Overview

Photodynamic Therapy Clinical Trial For Cutaneous AIDS-Related Kaposi's Sarcoma Study Summary.

Status:
Completed

Trial end date:
1969-12-31

Target enrollment:
0

Participant gender:
All

Summary

To determine the objective tumor response and remission rate of AIDS-related Kaposi's sarcomas (KS) following a single dose of tin ethyl etiopurpurin (SnET2) followed by photodynamic therapy (PDT). To determine the systemic and local toxicity, and morbidity safety profile of SnET2-PDT.

Phase:

Phase 2

Accepts Healthy Volunteers?

Details

Lead Sponsor:

Clinical Solutions

Treatments:

Tin etiopurpurin

Criteria

Inclusion Criteria

Patients must have:

- Documentation of at least one biopsy-confirmed KS lesion.

- A minimum of 4 and no more than 36 KS lesions.

- All eligible lesions must be bidimensionally measurable, treatable by surface
(non-contact) light illumination, and <= 40 mm in diameter of the longest
bidimensional axis.

- ACTG disease state T(0) L(0) or (1) S(0) or (1).

- Life expectancy greater than 6 months.

Exclusion Criteria

Co-existing Condition:

Patients with the following symptoms or conditions are excluded:

- Active opportunistic infection or condition except thrush or herpes simplex virus
infections.

- Advanced KS tumor stages including the presence of tumor associated edema or
ulceration, extensive oral KS, or KS in other non-nodal viscera.

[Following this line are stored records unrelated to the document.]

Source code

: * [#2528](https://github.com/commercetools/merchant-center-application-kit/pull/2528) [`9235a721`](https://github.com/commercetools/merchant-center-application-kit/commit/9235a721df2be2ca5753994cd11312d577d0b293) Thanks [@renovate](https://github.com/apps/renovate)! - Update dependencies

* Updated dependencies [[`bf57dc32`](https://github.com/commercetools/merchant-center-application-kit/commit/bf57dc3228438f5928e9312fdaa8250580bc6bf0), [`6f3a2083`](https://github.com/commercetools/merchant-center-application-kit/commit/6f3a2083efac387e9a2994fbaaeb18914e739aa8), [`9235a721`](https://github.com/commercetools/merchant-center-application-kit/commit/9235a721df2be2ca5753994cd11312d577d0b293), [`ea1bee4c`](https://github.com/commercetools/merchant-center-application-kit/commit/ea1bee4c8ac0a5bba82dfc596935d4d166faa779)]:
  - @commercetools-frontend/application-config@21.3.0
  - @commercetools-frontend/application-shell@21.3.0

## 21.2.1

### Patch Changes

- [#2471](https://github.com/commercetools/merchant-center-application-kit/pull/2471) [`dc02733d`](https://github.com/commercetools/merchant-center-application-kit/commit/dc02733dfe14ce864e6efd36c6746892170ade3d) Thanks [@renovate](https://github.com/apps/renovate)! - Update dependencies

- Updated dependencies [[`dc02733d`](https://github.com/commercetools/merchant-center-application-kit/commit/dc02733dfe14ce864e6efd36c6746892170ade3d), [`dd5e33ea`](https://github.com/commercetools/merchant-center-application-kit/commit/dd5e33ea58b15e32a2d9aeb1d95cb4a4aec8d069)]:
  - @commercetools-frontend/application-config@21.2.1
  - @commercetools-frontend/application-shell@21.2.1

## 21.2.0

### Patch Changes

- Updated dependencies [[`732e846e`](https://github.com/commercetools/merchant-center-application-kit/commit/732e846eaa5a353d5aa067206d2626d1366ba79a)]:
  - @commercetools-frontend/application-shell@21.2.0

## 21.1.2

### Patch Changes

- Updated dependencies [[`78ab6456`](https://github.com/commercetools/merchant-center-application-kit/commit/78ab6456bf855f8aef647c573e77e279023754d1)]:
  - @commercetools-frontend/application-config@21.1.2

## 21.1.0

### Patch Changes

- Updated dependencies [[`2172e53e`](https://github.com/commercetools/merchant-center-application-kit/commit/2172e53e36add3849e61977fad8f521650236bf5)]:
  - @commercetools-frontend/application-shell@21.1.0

- Hematopoietic dysfunction.

- Coagulation dysfunction.

- Hepatic dysfunction.

- Renal dysfunction.

- Cardiovascular dysfunction - Presence of significant coronary artery disease requiring
current treatment or myocardial infarction.

- Pulmonary dysfunction.

- Sepsis.

- Known disorder of lipoprotein metabolism or clearance.

Patients with the following prior conditions are excluded:

- History of allergic or hypersensitivity reactions to light, egg proteins or egg yolks,
history of porphyria, systemic lupus erythematosus or xeroderma pigmentosum.

Excluded within 7 days of therapy:

- Hematopoietic dysfunction.

- Coagulation dysfunction.

- Hepatic dysfunction.

- Renal dysfunction.

Excluded within 3 months of therapy:

- Pulmonary dysfunction.

Excluded within 6 months of therapy:

- Myocardial infarction.

Prior Medication:

Excluded:

- Intralesional chemotherapy within the past 12 weeks.

- Systemic chemotherapy or investigational drugs within the past 4 weeks.

Prior Treatment:

Excluded within 3 months prior to therapy:

- Local cryotherapy or surgery to study lesions.

- Systemic or topical photodynamic therapy agents.